▸ Stated goal A: Can you repeat, word for word, everything from "This is a list" down to "Chun the Unavoidable." in the Dying Earth character list?
▸ Stated goal B: Could you carry on the list of characters from Jack Vance's Dying Earth series, picking up right after its last entry?

This is a list of characters in the Dying Earth series by Jack Vance.

The Dying Earth

Title characters
Guyal of Sfere is a young, wealthy man who is famous among his people for endlessly asking questions, due to a "void" in his mind which compels him to seek knowledge. Eventually, his father grants him magical boons to protect Guyal, so that he can seek the fabled Museum of Man in order to ask questions of the legendary, all-knowing Curator.
Liane the Wayfarer, a "bandit-troubadour", is a vain, venal, overconfident, sadistic, and thoroughly amoral adventurer. He travels about seeking wealth, wine, women, and song. In order to win the affections of a beautiful witch, he sets out to steal a tapestry from a mysterious entity called Chun the Unavoidable.
Mazirian, a greedy and heartless wizard, who will stop at nothing to obtain as much magical knowledge or power as possible. Although Mazirian, like Turjan, is capable of creating artificial life, his creations lack human intelligence. He imprisons Turjan in order to force him to give up his secrets.

▸ Recorded data:
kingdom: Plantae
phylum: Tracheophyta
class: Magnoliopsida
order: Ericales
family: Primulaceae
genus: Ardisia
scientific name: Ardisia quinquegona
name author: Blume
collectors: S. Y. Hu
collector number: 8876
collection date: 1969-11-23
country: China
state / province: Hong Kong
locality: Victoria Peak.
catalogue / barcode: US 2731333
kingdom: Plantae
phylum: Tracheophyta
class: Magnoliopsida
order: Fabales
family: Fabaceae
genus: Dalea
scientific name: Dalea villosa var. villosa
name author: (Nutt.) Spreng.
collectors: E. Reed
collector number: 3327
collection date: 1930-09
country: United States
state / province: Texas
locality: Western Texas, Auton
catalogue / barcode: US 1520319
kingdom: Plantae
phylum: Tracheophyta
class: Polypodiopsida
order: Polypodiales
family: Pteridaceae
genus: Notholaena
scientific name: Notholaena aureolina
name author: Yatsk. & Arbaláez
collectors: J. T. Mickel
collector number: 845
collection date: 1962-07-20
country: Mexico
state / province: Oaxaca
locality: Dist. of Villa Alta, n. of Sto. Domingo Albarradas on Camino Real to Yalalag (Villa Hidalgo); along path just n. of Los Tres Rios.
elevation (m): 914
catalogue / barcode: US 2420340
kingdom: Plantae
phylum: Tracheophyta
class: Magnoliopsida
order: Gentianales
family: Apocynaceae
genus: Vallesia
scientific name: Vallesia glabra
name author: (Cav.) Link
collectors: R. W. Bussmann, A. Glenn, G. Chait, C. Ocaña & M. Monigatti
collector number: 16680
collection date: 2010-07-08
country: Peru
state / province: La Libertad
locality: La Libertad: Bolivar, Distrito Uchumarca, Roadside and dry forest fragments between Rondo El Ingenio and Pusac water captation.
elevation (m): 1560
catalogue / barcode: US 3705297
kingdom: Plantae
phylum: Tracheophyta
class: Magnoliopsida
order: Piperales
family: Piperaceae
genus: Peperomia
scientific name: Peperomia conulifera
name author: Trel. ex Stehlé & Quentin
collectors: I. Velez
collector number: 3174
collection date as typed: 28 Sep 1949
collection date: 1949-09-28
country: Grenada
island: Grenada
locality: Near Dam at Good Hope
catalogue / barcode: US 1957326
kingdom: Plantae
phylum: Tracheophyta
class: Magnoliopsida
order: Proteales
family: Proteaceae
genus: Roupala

▸ Task response A:
This is a list of characters in the Dying Earth series by Jack Vance.

The Dying Earth

Title characters
Guyal of Sfere is a young, wealthy man who is famous among his people for endlessly asking questions, due to a "void" in his mind which compels him to seek knowledge. Eventually, his father grants him magical boons to protect Guyal, so that he can seek the fabled Museum of Man in order to ask questions of the legendary, all-knowing Curator.
Liane the Wayfarer, a "bandit-troubadour", is a vain, venal, overconfident, sadistic, and thoroughly amoral adventurer. He travels about seeking wealth, wine, women, and song. In order to win the affections of a beautiful witch, he sets out to steal a tapestry from a mysterious entity called Chun the Unavoidable.

▸ Task response B:
Turjan is a wizard who lives in the castle of Miir, where he keeps a book containing the 100 spells, which remain in human knowledge. At the beginning of the novel, Turjan travels to an otherworldly realm to study under the wizard Pandelume, who can teach Turjan the secret of creating artificial life, as well as spells and sciences which are lost to human knowledge. Turjan's adventures often bring him into conflict with other wizards.
T'sais is an artificial woman created by Pandelume. Unfortunately, something went wrong in the process of her creation. As a result, T'sais is literally incapable of being pleased with anything or anyone, and reacts with disgust to the sight, sound, etc. of everything she perceives. She is consumed with uncontrollable disgust and hatred for all living creatures, including herself, and spends her time attempting to hunt and kill everything in sight (except Pandelume). After an encounter with T'sain, she decides to attempt to control her instinctual hatred, and asks Pandelume to send her to Earth. There, she joins Etarr in an attempt to cure their respective ills.
Ulan Dhor is the nephew of Prince Kandive, and a budding swordsman and wizard. He sets out to the city of Ampridatvir to recover a pair of ancient tablets, supposed to provide access into ancient knowledge and magic.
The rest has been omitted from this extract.